I have two point layers, which visually have spatial correlation. I'd like to test it but wonder if there is such a method or index？
Since your point pattern is serial in nature, I would recommend a Kulldorff Spatial Scan Statistic using a Bernoulli model. This is a type of point pattern statistic that does not assume an homogenious point process and is inherently multiscale.
Sorry to say that this is not available in ArcGIS. Fortunately, the software SatScan has Binomial and Poisson likelihood scan statistics available (and is even GUI driven).
If you would like to go the R route take a look at the "kulldorff" function in the "SpatialEpi" package.
If the points from two layers are coincident and you are interested in the correlation of two (or more) different variables for this set of points you could try
lisa.nc function from
ncf R package. According to manual:
lisa.nc is a function to estimate the (noncentred) local indicators of spatial association. The function requires multiple observations at each location.
This will give you LISA indicators (here is a reference for the method) and their significance for high-high, low-low, high-low and low-high patterns among your observations. Use
plot.lisa for quick visual inspection of results.

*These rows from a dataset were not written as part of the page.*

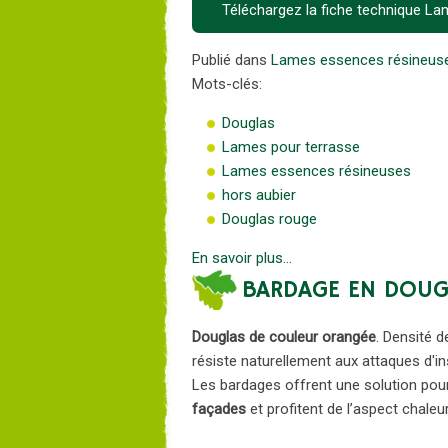
Téléchargez la fiche technique L
Publié dans
Lames essences résineus
Mots-clés:
Douglas
Lames pour terrasse
Lames essences résineuses
hors aubier
Douglas rouge
En savoir plus...
BARDAGE EN DOUG
Douglas de couleur orangée
. Densité 
résiste naturellement aux attaques d'
Les bardages offrent une solution pou
façades
et profitent de l’aspect chale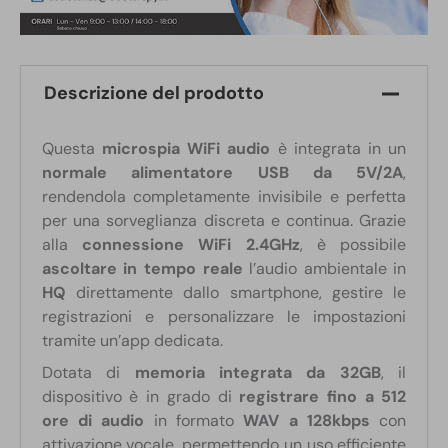
Descrizione del prodotto
Questa
microspia WiFi audio
è integrata in un
normale alimentatore USB da 5V/2A
,
rendendola completamente invisibile e perfetta
per una sorveglianza discreta e continua. Grazie
alla
connessione WiFi 2.4GHz
, è possibile
ascoltare in tempo reale
l’audio ambientale in
HQ
direttamente dallo smartphone, gestire le
registrazioni e personalizzare le impostazioni
tramite un’app dedicata.
Dotata di
memoria integrata da 32GB
, il
dispositivo è in grado di
registrare fino a 512
ore di audio
in formato
WAV a 128kbps
con
attivazione vocale, permettendo un uso efficiente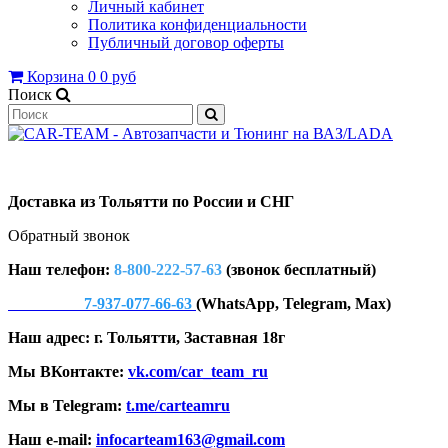
Личный кабинет
Политика конфиденциальности
Публичный договор оферты
Корзина
0
0 руб
Поиск
Доставка из Тольятти по России и СНГ
Обратный звонок
Наш телефон:
8-800-222-57-63
(звонок бесплатный)
7-937-077-66-63
(WhatsApp, Telegram, Max)
Наш адрес: г. Тольятти, Заставная 18г
Мы ВКонтакте:
vk.com/car_team_ru
Мы в Telegram:
t.me/carteamru
Наш e-mail:
infocarteam163@gmail.com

Here is an example from manual:
#first generate some sample data x <- expand.grid(1:20, 1:5)[,1] y <- expand.grid(1:20, 1:5)[,2] #z data from an exponential random field z <- cbind( rmvn.spa(x=x, y=y, p=2, method="exp"), rmvn.spa(x=x, y=y, p=2, method="exp") ) #lisa.nc analysis fit1 <- lisa.nc(x=x, y=y, z=z, neigh=3) plot.lisa(fit1)
You could buffer out within a distance range, using different ranges and then factor the results for changes in buffer distance to establish the degree of correlation factor, for addressing points you could try the same as well as join table for matching addresses and find factors for address accuracy matches at changes over distance range factors.